## What the task requires
Copy out every line of the data that has the word "Document" somewhere in it.

## Provided information
[Start of Attachment]
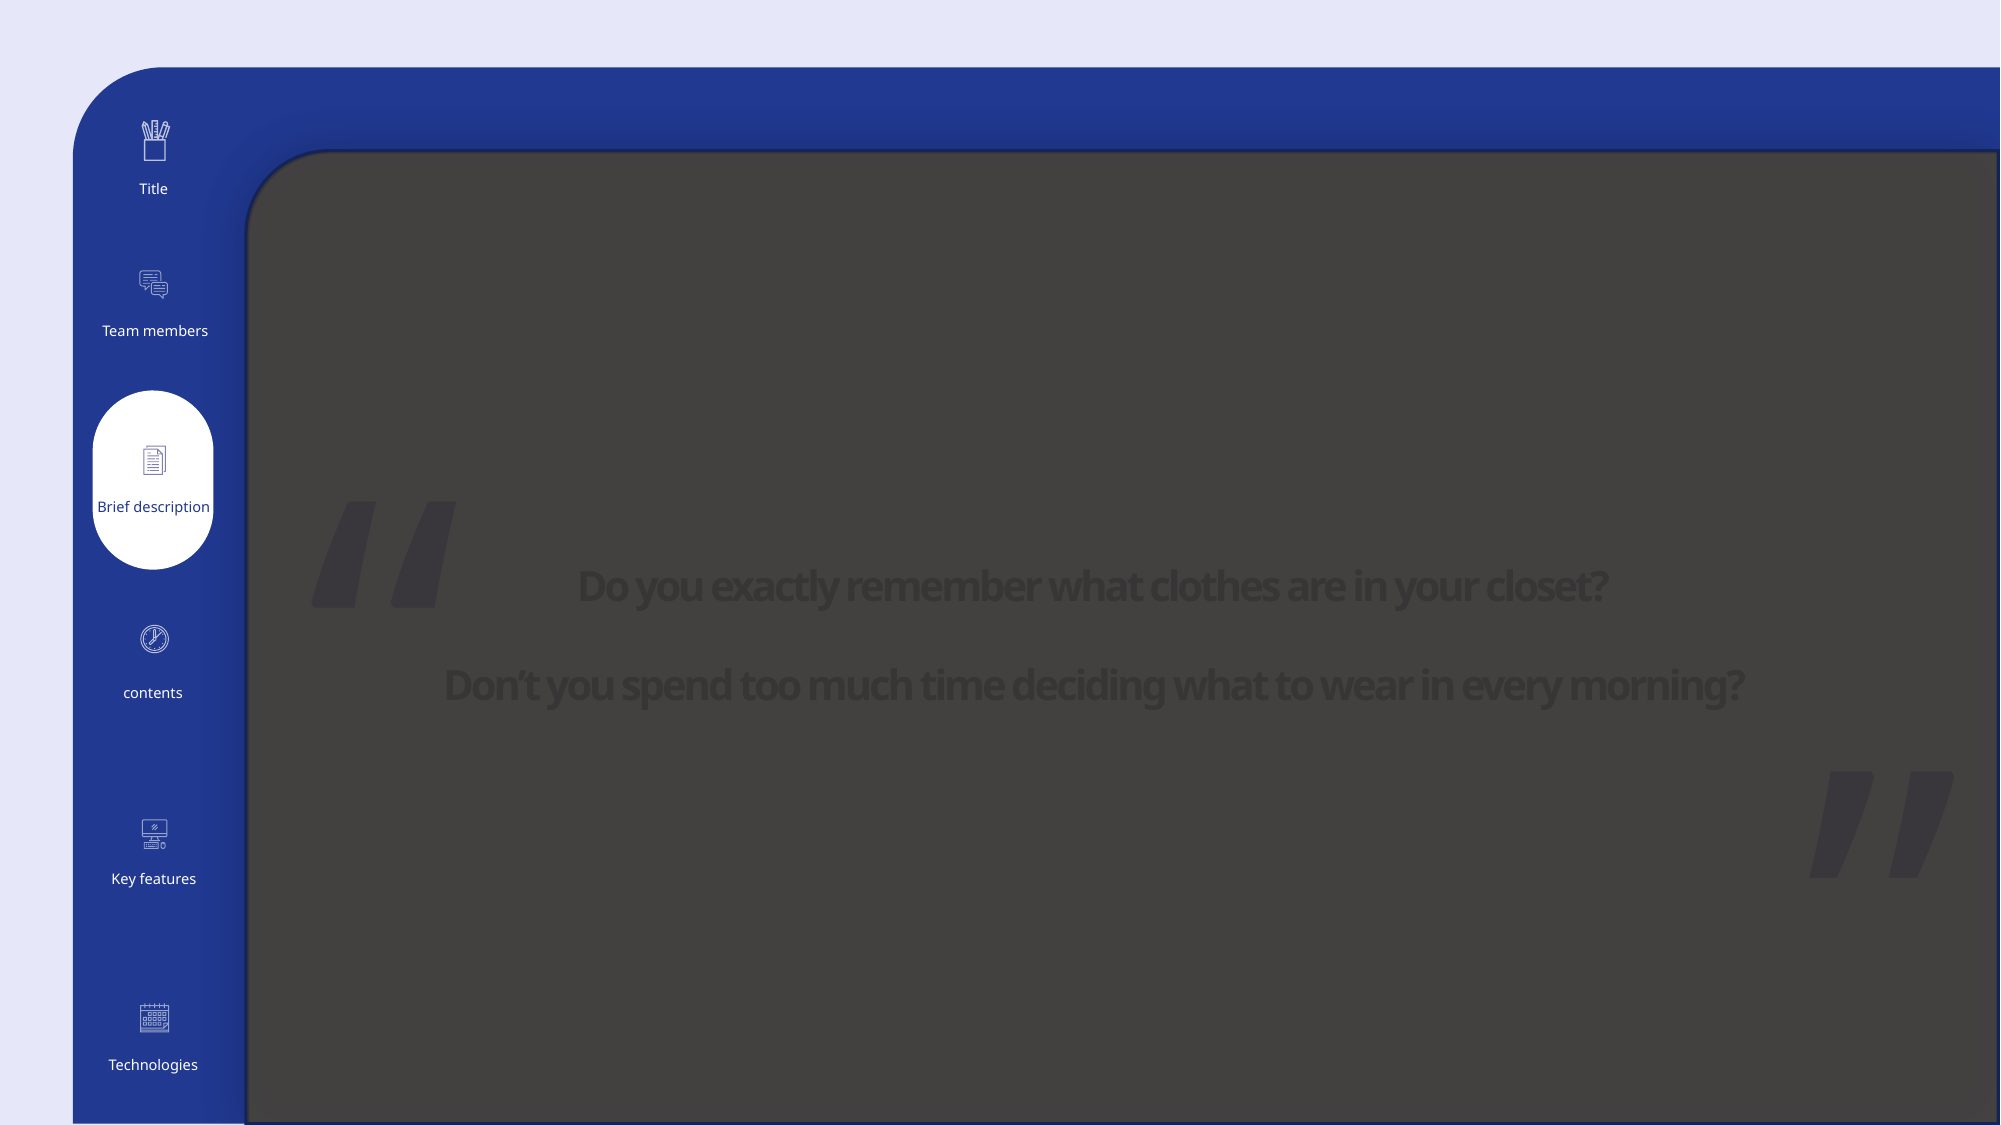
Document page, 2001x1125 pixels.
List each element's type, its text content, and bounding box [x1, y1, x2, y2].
[End of Attachment]
[Start of Attachment]
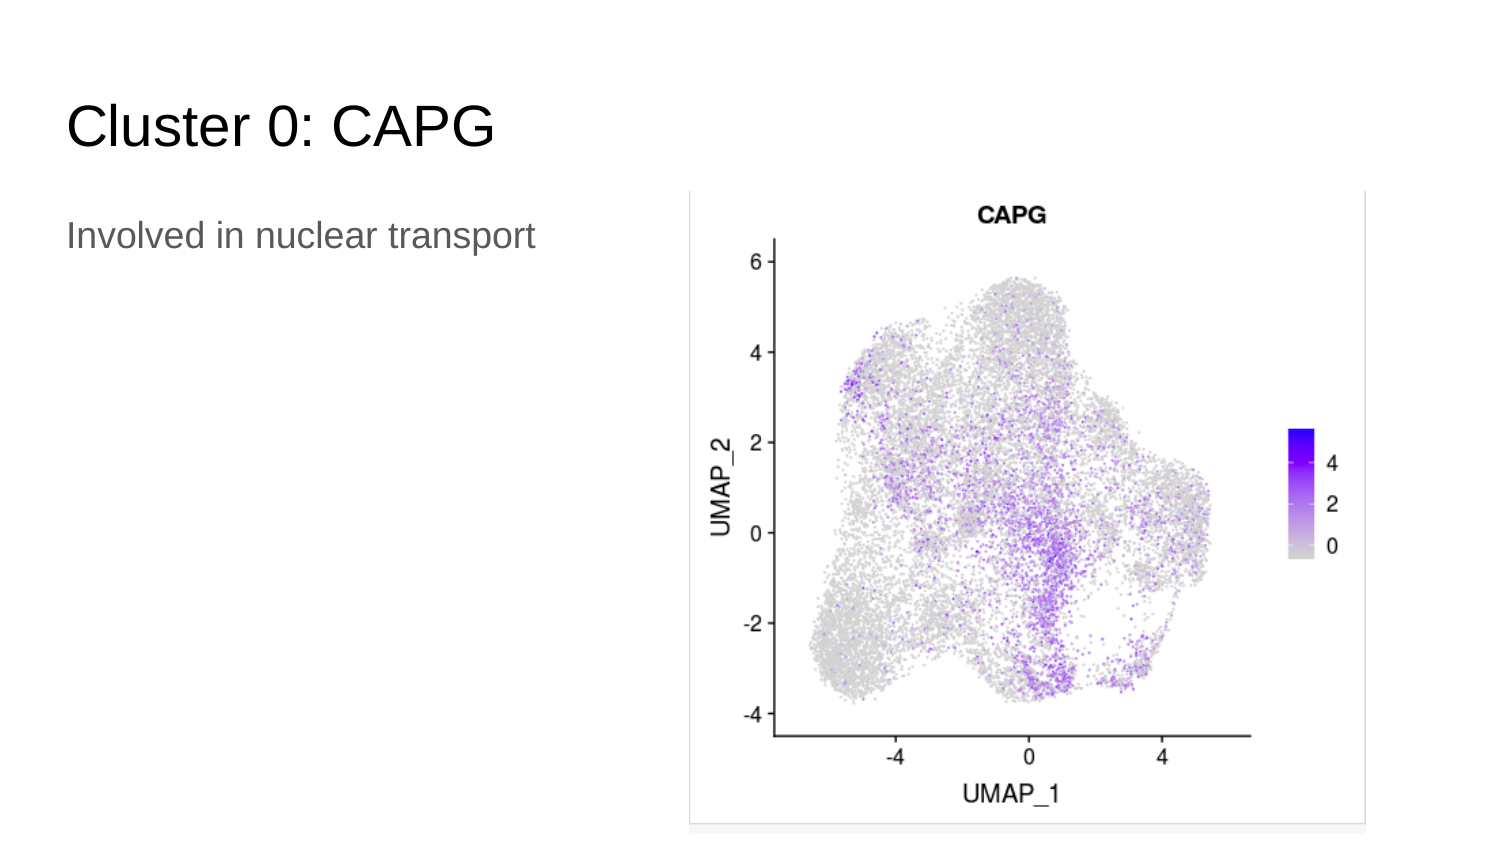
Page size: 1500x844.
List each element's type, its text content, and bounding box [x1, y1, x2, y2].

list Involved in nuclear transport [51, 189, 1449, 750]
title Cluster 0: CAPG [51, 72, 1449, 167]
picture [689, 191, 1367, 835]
[End of Attachment]
[Start of Attachment]
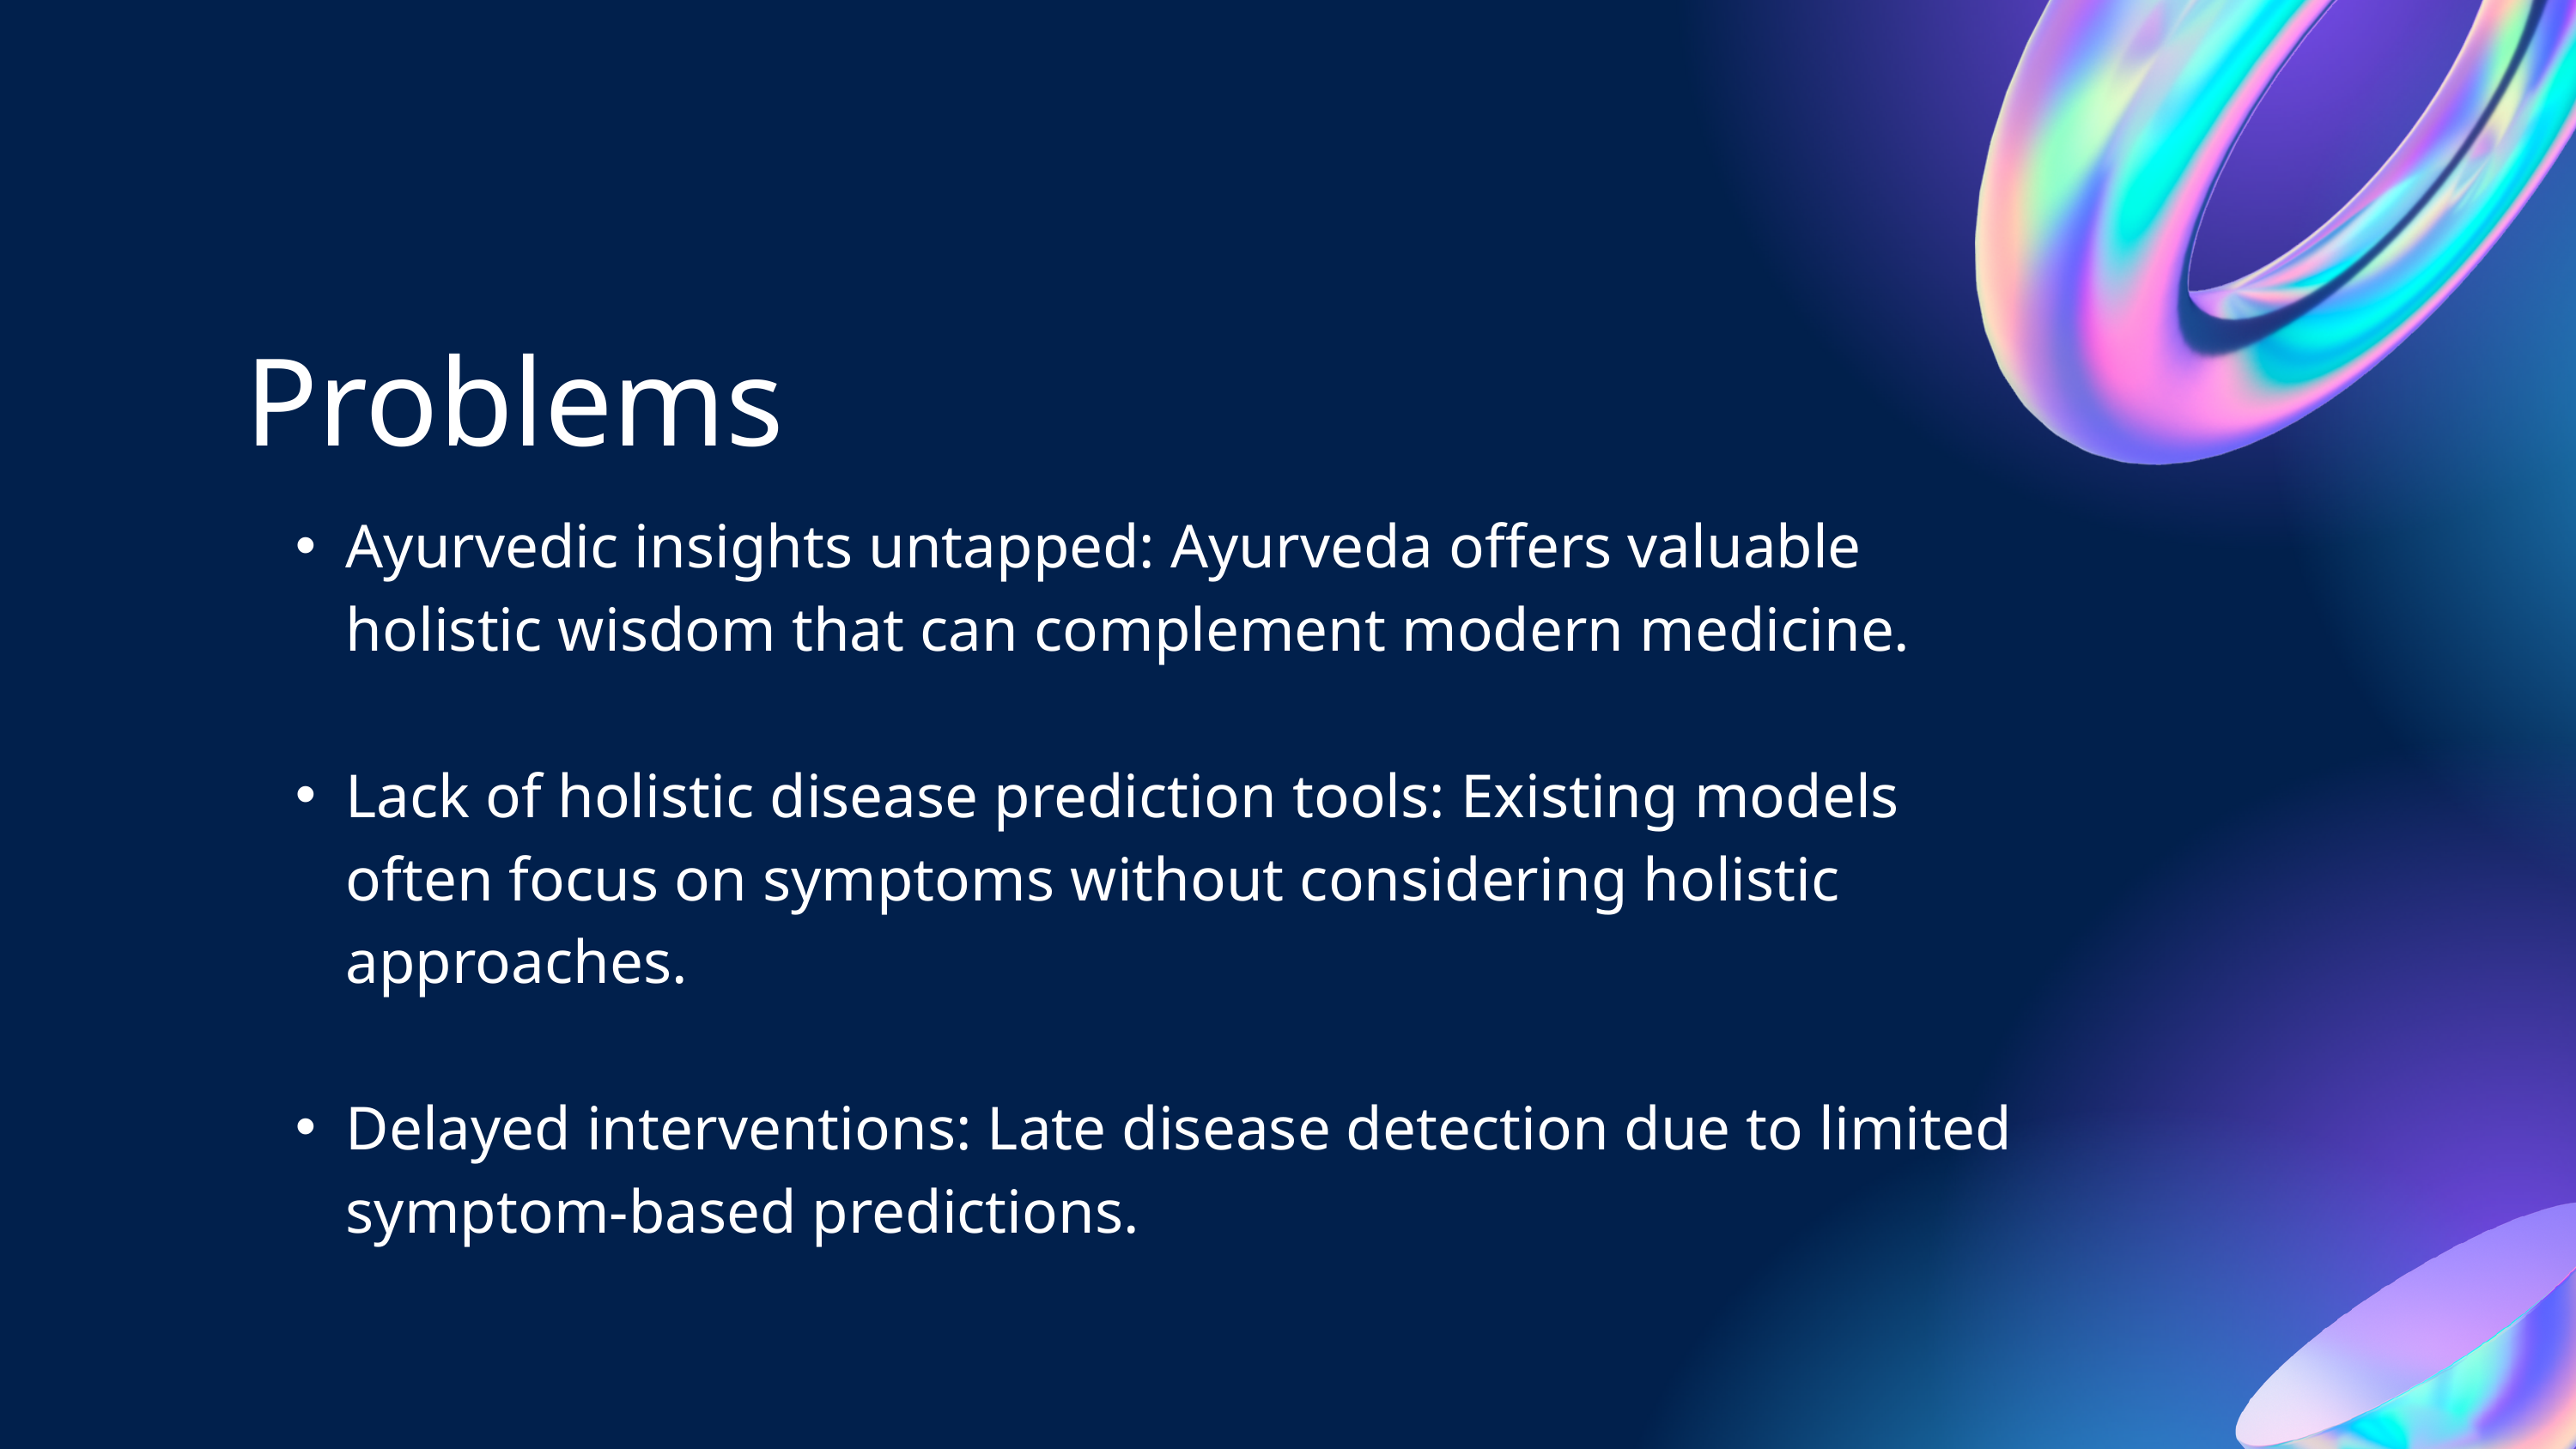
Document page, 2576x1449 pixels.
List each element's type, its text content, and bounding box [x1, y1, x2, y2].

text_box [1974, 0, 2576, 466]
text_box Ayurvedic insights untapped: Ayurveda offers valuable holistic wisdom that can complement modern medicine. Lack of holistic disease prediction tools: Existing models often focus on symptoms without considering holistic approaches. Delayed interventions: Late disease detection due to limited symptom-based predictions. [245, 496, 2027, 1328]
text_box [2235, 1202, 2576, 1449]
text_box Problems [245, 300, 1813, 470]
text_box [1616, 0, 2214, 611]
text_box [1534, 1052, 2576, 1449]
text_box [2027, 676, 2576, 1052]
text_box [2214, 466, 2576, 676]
[End of Attachment]
## Finished exercise
Document page, 2001x1125 pixels.
Document page, 2576x1449 pixels.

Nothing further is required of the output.